Why am I making this personal appeal? Because this big idea of equality guides my own journey, my personal maturing. For the longest time I refused to acknowledge to myself who I was. I joined the military thinking my life lacked sufficient discipline. I switched religions thinking it would help me get closer to God and effect a change. I rose through the ranks as an Air Force officer and fighter pilot. Friends and family thought they knew me. One actually did. With encouragement and support from an extremely close straight friend, I finally came out to myself. Lifting that weight off my shoulders was liberating. But my newly honest self now had to confront the life it loved. Being out in the military twenty years ago (even two years ago) would have cost me my job. So I resigned my commission rather than live a lie. By the way, my good friend is now a retired officer and proud father of two. And in his follow-on career he currently interns as a counselor. Go figure!
President Obama ended "Don't ask, don't tell" (DADT) so that everyone can serve as open and honest individuals, not forced to lie. It has hurt no one. The Air Force can even recall me from the Ready Reserves now if they ever need a crusty old fighter pilot.
But our country is still maturing. I remember my loving mother sitting with me at her mother's funeral service, lifting both our spirits by gently nudging my shoulder and whispering that I no longer had to worry how to answer Mamaw's constant question: "Am I ever going to see you get married?" (Mamaw's other constant remark: "You need to eat more!") I always managed to dodge the honest answer: "Mamaw, neither my state nor my country allows me to marry.
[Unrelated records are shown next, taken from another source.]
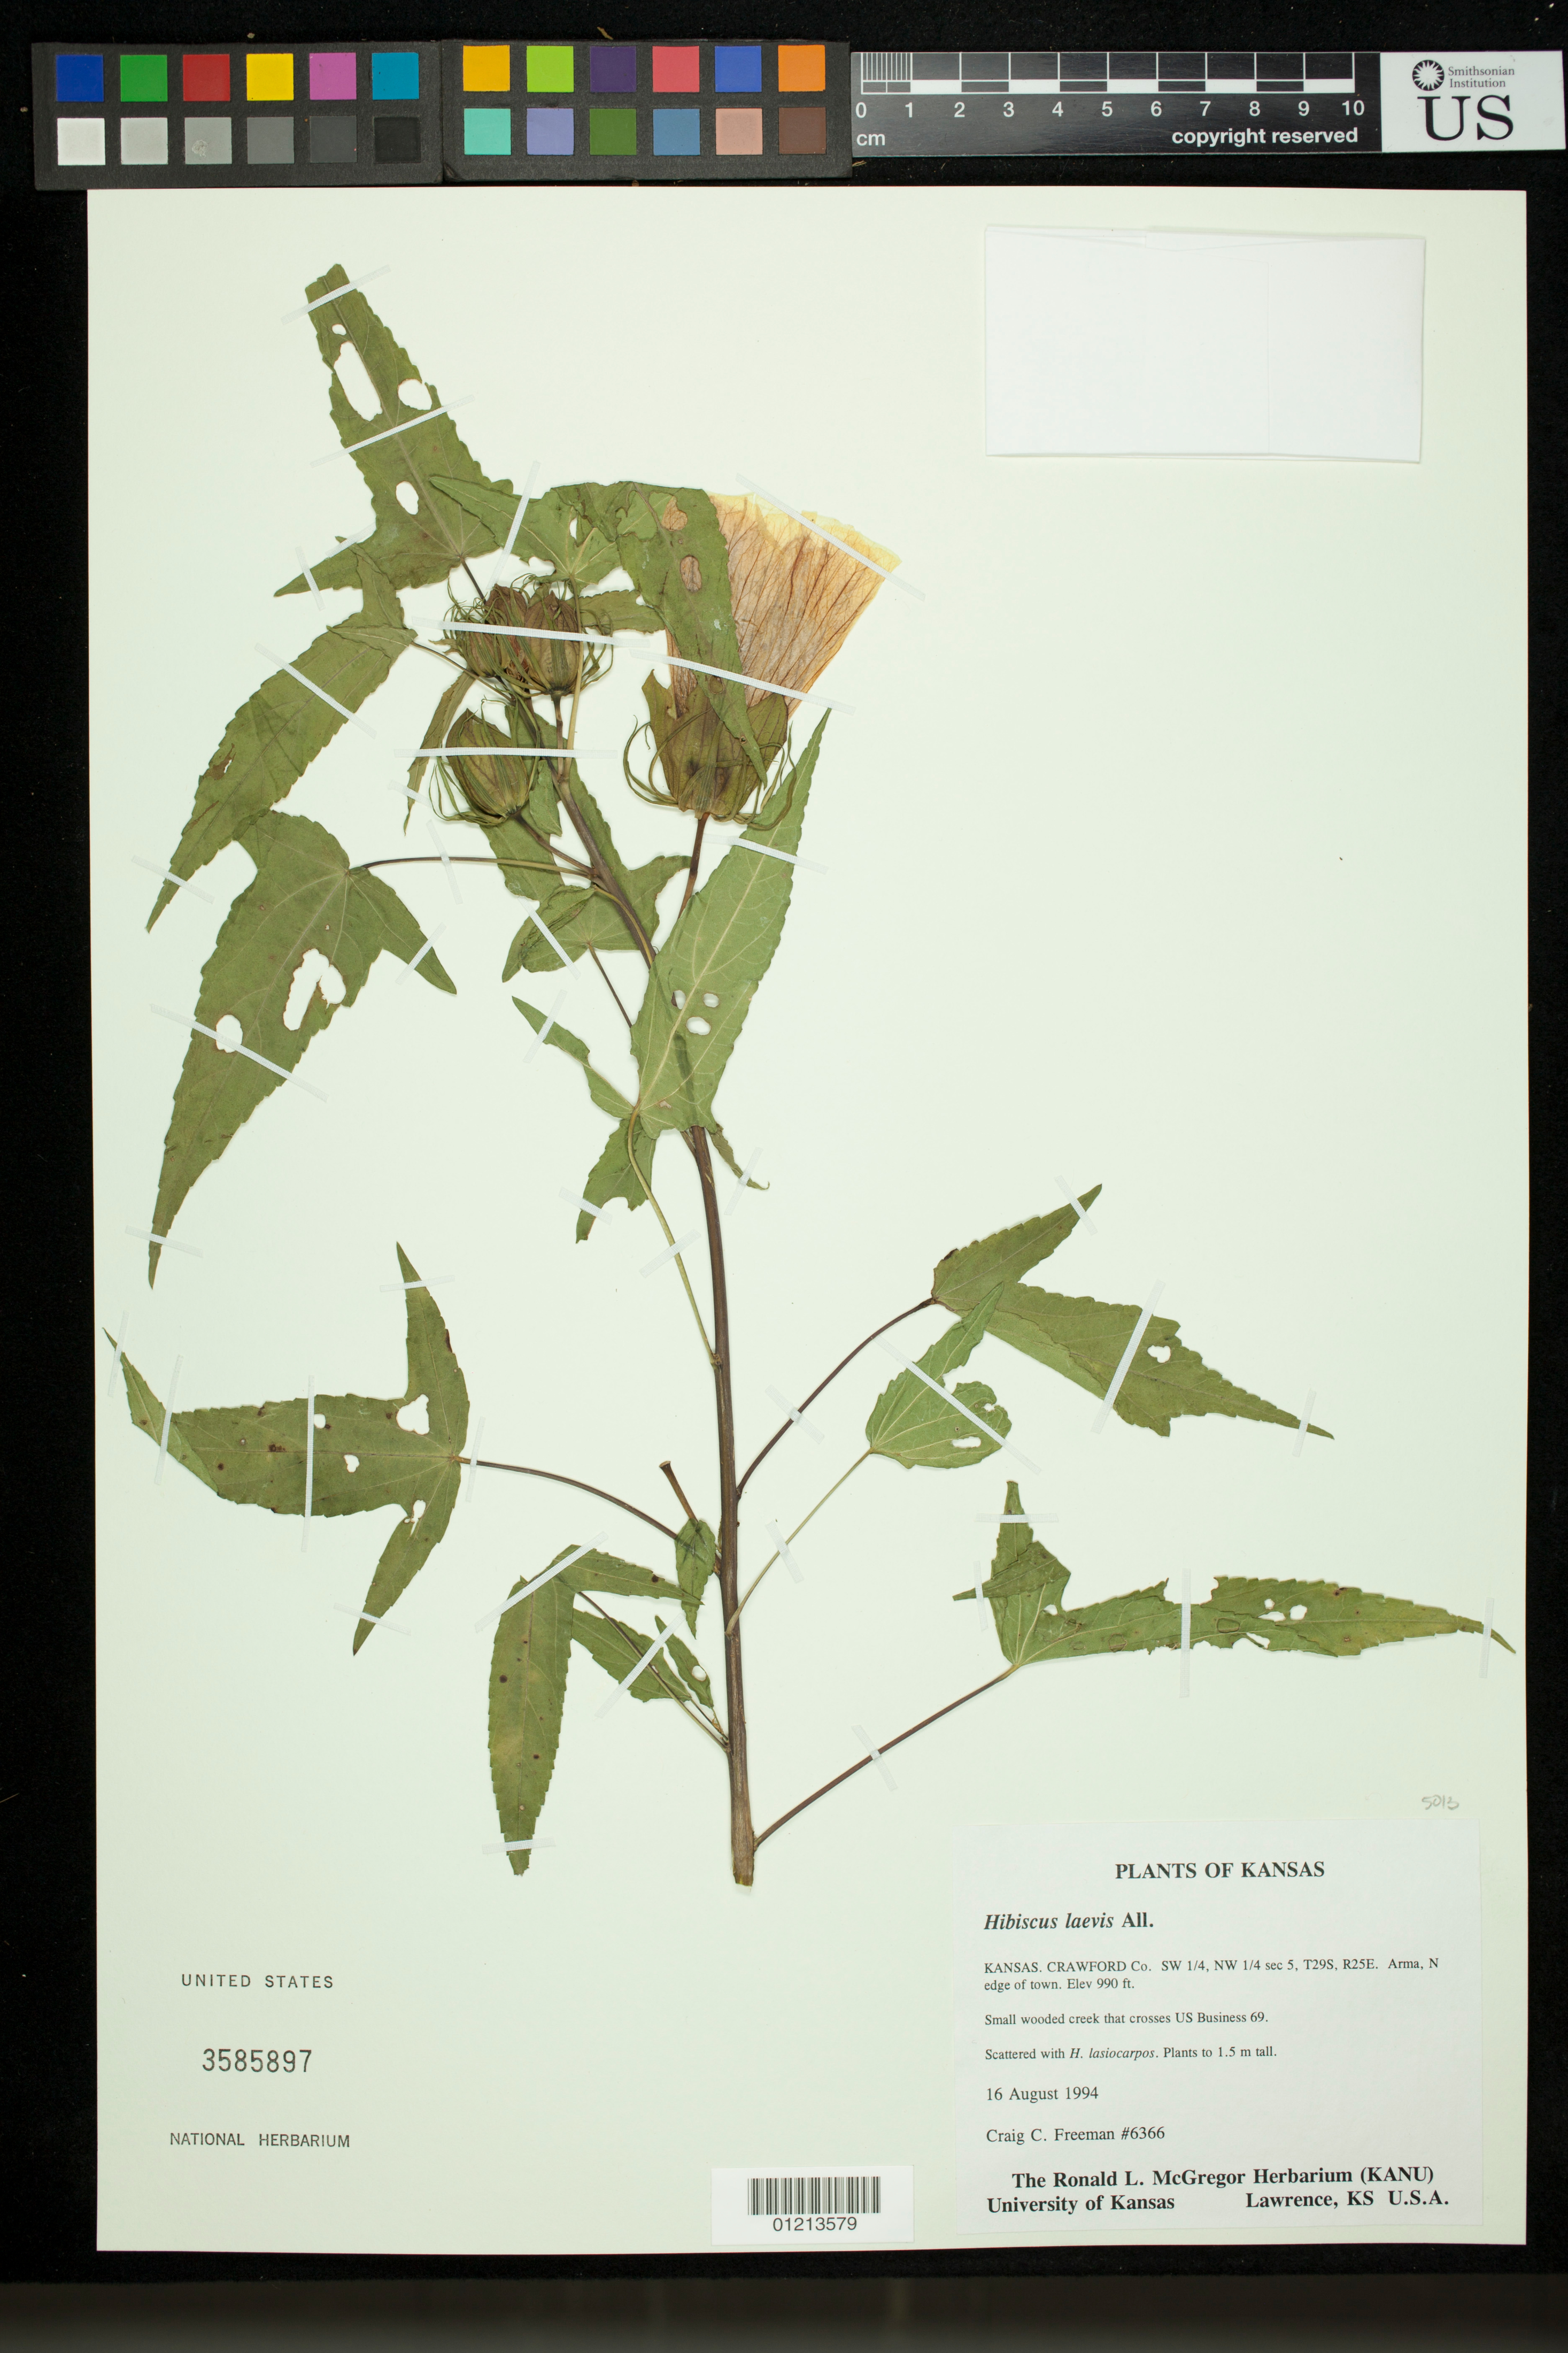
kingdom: Plantae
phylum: Tracheophyta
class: Magnoliopsida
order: Malvales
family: Malvaceae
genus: Hibiscus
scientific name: Hibiscus laevis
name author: All.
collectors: C. C. Freeman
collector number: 6366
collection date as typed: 16 Aug 1994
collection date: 1994-08-16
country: United States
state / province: Kansas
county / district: Crawford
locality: Crawford Co. SW 1/4, NW 1/4 sec 5, T29S, R25E. Arma, N edge of town.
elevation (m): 302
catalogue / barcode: US 3585897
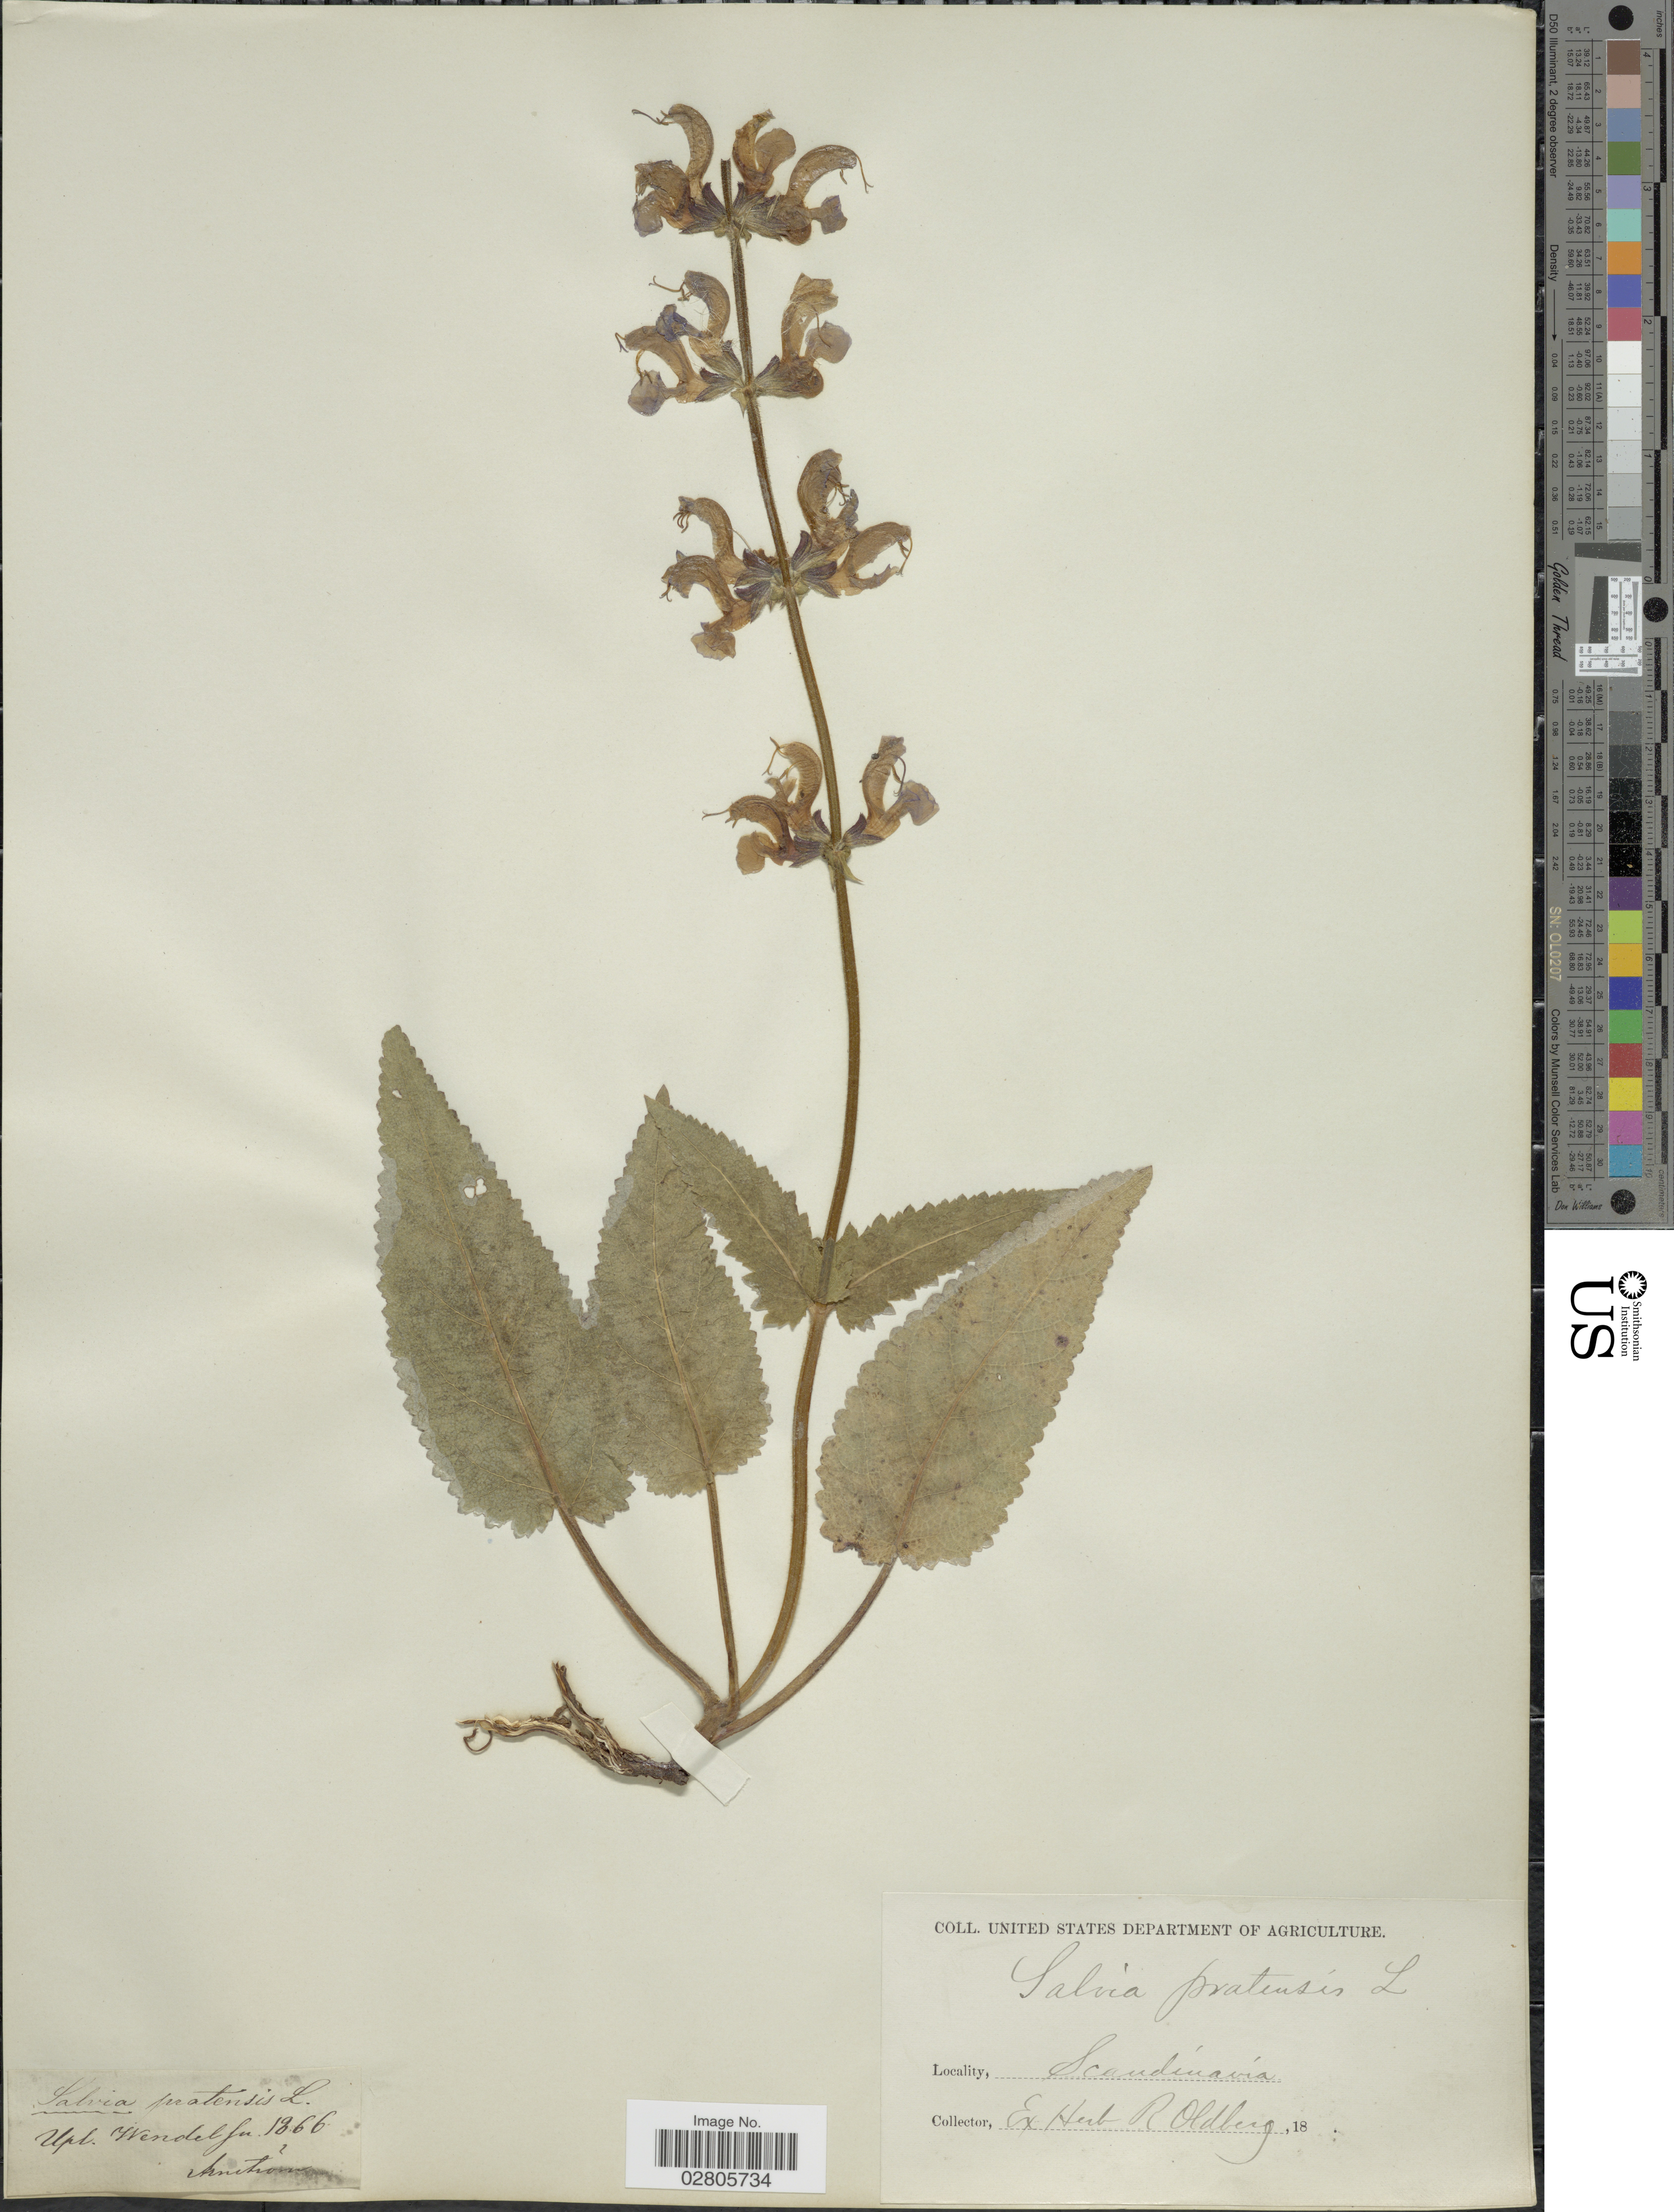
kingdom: Plantae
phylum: Tracheophyta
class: Magnoliopsida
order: Lamiales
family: Lamiaceae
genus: Salvia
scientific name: Salvia pratensis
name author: L.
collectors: Arnitrow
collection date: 1866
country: Sweden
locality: Upl. Wendelsn. Scandinavia.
The option of asking my love to marry me is not open to me in the same way it is to your other grandchildren." Funny, I always thought Mom would get to see me marry. She, too, is now gone.
So, you see, a vote for Romney offends me when considering this big idea of equality. He supports the "Defense of Marriage Act" (DOMA) and promises to waste our time, money, and Justice Department resources to defend it. He makes no sense. Two federal courts have now ruled DOMA unconstitutional – and House Speaker Boehner has wasted Congressional time and our money defending what President Obama and his Justice Department refused to defend. Our current administration understands that DOMA's constitutionality is indefensible. The former governor has also signed a pledge to pass an anti-civil marriage equality amendment to our Constitution. It would be our Twenty-Eighth Amendment. If ratified, I would give it about fifteen years before repeal, just like prohibition. Another huge waste! His action on this pledge would not only waste federal time and money, but the process would waste states' time and money as well. Governor Romney has repeatedly vowed to litmus test his judges for Federal benches. Why? To reverse America's progress toward civil equality for all citizens. Doesn't he realize his vow consequently interferes with states' rights that he claims to support? So inconsistent! Governor Romney doesn't get it. Mitt Romney and the Republican Party have not matured with their country.
Why am I making this personal appeal? Because I want my friends and family to keep this unserious and backward-thinking Romney-Ryan pair out of office. I don't want your vote to codify my second-class citizenship. George Orwell rather famously quipped in Animal Farm that "ALL ANIMALS ARE EQUAL BUT SOME ANIMALS ARE MORE EQUAL THAN OTHERS." How much longer must Orwell's unpleasant maxim roll around in my head whenever I visit and converse with my "more equal" straight friends and family? I try to silence its truth about my state and my country. But it keeps shouting at me, haunting my thoughts about you.
If this election somehow threatens your civil rights, let's talk. We can slowly, deliberately, and carefully consider your thoughts and objections. Until then, know that a vote for Romney-Ryan is a vote for my continued second-class citizenship – and it is offensive to me. Obama-Biden in 2012 is the way forward.